Former New Zealand Football chief executive Graham Seatter believes All Whites coach Anthony Hudson is contributing to the national body's problems without offering a solution.

Seatter resigned as NZF chief executive in 2008 after three years in the job, and said he was surprised Hudson was so outspoken about a process he was directly involved with.

Hudson launched a scathing attack on NZF last weekend, claiming youth players in New Zealand were "delusional", and attacking the "soft" culture of the national game and the lack of All Whites internationals played in 2015.

"The thing that surprises me is that I would have thought with a small team in the organisation, and it is a small team, everybody should be working together," Seatter said.


"And I would have thought that the All Whites coach would have understood this problem and be wanting to be part of the solution rather than the bagging machine."

Seatter copped flak for financial losses close to $500,000 across his reign, but he did take the All Whites from playing one match in 2005 to being an active outfit again, which played a part in achieving World Cup qualification in 2010 for the first time since 1982.

"In terms of getting games, it's not that difficult," he said. "Sure, they can be expensive but they don't need to be expensive if you do things smart. They don't need to cost a lot.
"We had situations where we went away and played games in the European tour pre-World Cup in 2006, including against Brazil where we actually made money for the organisation.

"There's a lot of effort and risk-taking that goes in to spend money to stay ahead of the curve to make the World Cup. We did that, we got the return, we've had the money from that, which is a significant sum of money, and I thought a good chunk of that would have been invested in trying to get that same return again, but it doesn't seem to be."

Seatter said he was disappointed NZF hadn't capitalised on the ground swell of national support and financial windfall that came into the country after the 2010 World Cup. NZF received $10 million for qualifying for the 2010 World Cup, with 40 per cent of that going to the players.

"You'd hope that when you come out of something, you come out of it and you stay out of it. But there's also a theory that things revert to their natural position and, sadly, maybe this is the natural position for New Zealand Football. A huge amount of work to get out of a situation, but then we just default back into the situation.

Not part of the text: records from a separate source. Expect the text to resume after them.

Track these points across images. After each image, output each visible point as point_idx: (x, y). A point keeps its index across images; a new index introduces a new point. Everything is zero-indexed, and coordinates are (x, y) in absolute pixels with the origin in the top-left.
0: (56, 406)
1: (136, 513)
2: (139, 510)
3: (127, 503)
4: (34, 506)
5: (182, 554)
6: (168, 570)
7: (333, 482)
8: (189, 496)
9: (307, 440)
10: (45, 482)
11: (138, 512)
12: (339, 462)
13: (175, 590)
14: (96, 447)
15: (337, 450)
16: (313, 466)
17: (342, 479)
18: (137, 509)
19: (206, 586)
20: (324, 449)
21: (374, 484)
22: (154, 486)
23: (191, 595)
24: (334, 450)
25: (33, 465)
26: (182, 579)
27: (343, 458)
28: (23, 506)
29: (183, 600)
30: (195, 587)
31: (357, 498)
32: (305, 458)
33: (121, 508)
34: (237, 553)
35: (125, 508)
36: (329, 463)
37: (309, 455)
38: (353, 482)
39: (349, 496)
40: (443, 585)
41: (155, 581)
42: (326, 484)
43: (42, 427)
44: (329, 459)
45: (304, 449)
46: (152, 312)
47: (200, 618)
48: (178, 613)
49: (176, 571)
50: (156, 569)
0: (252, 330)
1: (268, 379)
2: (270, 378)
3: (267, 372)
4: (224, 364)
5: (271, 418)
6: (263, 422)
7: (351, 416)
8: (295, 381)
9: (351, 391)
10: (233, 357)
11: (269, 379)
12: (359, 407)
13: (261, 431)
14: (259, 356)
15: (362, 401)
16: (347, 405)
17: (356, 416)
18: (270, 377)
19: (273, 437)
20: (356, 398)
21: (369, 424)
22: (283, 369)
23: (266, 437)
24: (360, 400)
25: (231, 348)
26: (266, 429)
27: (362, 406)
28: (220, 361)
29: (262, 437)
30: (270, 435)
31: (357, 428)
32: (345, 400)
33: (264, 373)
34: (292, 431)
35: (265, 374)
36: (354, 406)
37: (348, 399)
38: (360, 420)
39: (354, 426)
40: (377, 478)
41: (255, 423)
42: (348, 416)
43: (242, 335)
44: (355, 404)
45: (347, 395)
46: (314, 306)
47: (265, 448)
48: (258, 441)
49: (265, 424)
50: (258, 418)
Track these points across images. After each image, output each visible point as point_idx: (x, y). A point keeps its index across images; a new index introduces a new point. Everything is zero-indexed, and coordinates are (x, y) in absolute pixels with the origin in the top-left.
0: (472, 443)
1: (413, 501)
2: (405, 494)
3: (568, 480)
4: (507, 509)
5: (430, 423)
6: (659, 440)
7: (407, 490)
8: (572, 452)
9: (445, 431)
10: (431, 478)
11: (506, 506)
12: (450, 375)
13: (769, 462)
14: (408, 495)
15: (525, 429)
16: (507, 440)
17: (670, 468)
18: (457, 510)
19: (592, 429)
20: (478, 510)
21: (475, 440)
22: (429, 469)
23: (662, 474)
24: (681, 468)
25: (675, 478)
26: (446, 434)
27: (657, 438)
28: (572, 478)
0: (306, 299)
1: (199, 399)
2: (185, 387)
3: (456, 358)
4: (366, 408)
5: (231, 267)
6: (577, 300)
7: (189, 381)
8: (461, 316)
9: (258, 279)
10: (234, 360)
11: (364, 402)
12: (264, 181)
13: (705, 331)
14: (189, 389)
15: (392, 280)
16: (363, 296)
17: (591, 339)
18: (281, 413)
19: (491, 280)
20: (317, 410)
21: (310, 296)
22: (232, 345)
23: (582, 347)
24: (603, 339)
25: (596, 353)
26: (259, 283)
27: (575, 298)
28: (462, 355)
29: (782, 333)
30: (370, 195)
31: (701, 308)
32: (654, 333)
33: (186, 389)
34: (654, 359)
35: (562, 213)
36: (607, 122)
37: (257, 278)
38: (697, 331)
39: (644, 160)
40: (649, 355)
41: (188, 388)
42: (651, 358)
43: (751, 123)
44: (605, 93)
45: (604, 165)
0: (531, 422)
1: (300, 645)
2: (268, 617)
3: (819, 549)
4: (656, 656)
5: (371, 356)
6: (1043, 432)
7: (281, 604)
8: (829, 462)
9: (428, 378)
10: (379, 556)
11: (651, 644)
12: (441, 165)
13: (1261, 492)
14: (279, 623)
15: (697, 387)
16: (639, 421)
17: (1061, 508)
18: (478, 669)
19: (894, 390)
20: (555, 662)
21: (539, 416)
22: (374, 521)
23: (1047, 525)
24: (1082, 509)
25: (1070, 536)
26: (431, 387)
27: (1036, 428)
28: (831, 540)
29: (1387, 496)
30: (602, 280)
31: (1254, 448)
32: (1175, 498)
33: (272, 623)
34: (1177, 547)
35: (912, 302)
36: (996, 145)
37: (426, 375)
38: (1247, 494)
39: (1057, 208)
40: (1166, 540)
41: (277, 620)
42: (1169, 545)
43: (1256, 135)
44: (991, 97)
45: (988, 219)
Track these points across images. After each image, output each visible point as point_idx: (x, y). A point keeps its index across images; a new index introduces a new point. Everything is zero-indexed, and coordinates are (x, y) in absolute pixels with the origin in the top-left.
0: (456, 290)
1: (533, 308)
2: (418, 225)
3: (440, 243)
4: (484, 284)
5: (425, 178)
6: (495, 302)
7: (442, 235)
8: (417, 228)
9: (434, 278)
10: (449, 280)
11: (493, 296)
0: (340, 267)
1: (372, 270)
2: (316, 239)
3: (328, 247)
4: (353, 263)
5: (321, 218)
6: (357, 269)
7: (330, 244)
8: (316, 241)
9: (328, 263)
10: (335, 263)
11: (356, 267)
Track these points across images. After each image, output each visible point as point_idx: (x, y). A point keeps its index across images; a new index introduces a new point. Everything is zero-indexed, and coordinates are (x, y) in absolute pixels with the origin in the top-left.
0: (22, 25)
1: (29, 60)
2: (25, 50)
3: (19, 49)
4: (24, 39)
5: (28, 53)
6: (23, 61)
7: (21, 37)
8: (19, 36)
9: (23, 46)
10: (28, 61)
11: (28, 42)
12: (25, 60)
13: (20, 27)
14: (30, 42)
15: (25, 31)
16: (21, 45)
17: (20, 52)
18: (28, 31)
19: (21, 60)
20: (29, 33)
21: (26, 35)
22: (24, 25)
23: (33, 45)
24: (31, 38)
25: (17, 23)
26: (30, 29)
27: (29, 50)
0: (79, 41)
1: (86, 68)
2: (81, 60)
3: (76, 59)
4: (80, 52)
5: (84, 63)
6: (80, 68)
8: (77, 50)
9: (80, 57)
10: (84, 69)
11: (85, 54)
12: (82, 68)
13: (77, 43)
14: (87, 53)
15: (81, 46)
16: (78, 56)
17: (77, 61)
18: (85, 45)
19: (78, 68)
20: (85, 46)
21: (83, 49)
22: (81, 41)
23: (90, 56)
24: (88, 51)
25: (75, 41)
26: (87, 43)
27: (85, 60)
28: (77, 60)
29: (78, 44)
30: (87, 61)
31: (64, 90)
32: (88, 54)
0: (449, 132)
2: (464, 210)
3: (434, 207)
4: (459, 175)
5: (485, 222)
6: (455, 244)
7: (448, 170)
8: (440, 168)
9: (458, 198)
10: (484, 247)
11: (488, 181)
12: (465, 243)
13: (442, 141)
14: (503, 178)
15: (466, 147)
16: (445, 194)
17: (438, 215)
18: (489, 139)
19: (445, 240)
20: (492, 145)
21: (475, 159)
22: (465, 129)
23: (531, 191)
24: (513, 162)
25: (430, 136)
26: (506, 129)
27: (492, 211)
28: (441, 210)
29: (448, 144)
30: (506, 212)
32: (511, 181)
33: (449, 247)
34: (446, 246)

"I'm really surprised we haven't got any games in March. National games are an investment and there are risks involved. We invested in games and got a return of over $10 million for being at the World Cup in South Africa, so at the moment the All Whites are preparing for a Confederations Cup qualifying tournament, knowing that if they make that, there will be a payment. So the return is in achieving the outcome and we need games for that.

"I think Hudson is contributing to the problem and not the solution. Maybe behind the scenes he is but it's certainly a strange way to go forward. I think what you want as a CEO, above all, is everybody on the same page, singing from the same sheet and it's not a good look when that doesn't happen, that's for sure."